--- START ---

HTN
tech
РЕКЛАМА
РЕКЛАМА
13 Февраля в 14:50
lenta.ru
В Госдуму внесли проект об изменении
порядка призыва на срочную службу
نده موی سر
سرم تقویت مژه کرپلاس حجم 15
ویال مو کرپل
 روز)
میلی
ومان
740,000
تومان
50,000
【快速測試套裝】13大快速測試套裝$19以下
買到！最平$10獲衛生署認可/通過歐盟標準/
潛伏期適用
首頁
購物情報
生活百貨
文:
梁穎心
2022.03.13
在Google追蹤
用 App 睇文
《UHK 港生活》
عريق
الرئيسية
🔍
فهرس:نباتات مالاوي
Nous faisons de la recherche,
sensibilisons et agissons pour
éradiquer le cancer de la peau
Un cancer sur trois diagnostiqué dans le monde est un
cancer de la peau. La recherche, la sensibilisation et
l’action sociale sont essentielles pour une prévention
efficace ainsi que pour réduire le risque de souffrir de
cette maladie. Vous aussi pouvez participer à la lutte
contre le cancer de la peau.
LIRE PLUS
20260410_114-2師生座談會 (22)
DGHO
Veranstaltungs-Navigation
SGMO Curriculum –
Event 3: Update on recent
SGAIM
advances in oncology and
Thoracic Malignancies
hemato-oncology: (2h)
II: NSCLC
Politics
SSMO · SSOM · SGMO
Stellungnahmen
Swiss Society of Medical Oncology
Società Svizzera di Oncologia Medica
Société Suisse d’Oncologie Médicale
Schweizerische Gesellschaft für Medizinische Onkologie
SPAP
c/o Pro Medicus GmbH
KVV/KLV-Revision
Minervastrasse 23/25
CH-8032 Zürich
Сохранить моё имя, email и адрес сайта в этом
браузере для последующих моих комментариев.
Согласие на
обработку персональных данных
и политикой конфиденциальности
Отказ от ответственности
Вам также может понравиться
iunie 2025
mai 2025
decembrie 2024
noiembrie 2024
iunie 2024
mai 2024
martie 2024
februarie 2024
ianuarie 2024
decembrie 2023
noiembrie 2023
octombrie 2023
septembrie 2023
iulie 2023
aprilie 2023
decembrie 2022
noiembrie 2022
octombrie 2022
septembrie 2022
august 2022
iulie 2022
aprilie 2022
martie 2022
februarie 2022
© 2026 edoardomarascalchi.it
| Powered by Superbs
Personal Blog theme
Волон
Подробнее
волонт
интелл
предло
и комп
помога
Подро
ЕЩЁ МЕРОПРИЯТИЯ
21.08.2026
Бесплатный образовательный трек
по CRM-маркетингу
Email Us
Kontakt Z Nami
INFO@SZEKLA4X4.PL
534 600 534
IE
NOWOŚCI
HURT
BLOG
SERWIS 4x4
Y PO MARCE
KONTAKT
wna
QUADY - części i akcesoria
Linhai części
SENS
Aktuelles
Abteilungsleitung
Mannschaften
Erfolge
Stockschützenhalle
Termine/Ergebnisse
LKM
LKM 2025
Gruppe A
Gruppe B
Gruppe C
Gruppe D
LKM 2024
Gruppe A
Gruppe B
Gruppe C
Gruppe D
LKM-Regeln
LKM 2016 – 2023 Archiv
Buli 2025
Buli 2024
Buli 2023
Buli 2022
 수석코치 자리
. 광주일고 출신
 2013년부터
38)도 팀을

--- END ---

REQUIRED ACTION: Recast the lines above, from the first one through the line that contains "l’action sociale sont", as a Markdown table with the columns Row and Line. Number each row and leave out any blank lines.

WRITTEN ANSWER:
| Row | Line |
|---|---|
| 1 | HTN |
| 2 | tech |
| 3 | РЕКЛАМА |
| 4 | РЕКЛАМА |
| 5 | 13 Февраля в 14:50 |
| 6 | lenta.ru |
| 7 | В Госдуму внесли проект об изменении |
| 8 | порядка призыва на срочную службу |
| 9 | نده موی سر |
| 10 | سرم تقویت مژه کرپلاس حجم 15 |
| 11 | ویال مو کرپل |
| 12 |  روز) |
| 13 | میلی |
| 14 | ومان |
| 15 | 740,000 |
| 16 | تومان |
| 17 | 50,000 |
| 18 | 【快速測試套裝】13大快速測試套裝$19以下 |
| 19 | 買到！最平$10獲衛生署認可/通過歐盟標準/ |
| 20 | 潛伏期適用 |
| 21 | 首頁 |
| 22 | 購物情報 |
| 23 | 生活百貨 |
| 24 | 文: |
| 25 | 梁穎心 |
| 26 | 2022.03.13 |
| 27 | 在Google追蹤 |
| 28 | 用 App 睇文 |
| 29 | 《UHK 港生活》 |
| 30 | عريق |
| 31 | الرئيسية |
| 32 | 🔍 |
| 33 | فهرس:نباتات مالاوي |
| 34 | Nous faisons de la recherche, |
| 35 | sensibilisons et agissons pour |
| 36 | éradiquer le cancer de la peau |
| 37 | Un cancer sur trois diagnostiqué dans le monde est un |
| 38 | cancer de la peau. La recherche, la sensibilisation et |
| 39 | l’action sociale sont essentielles pour une prévention |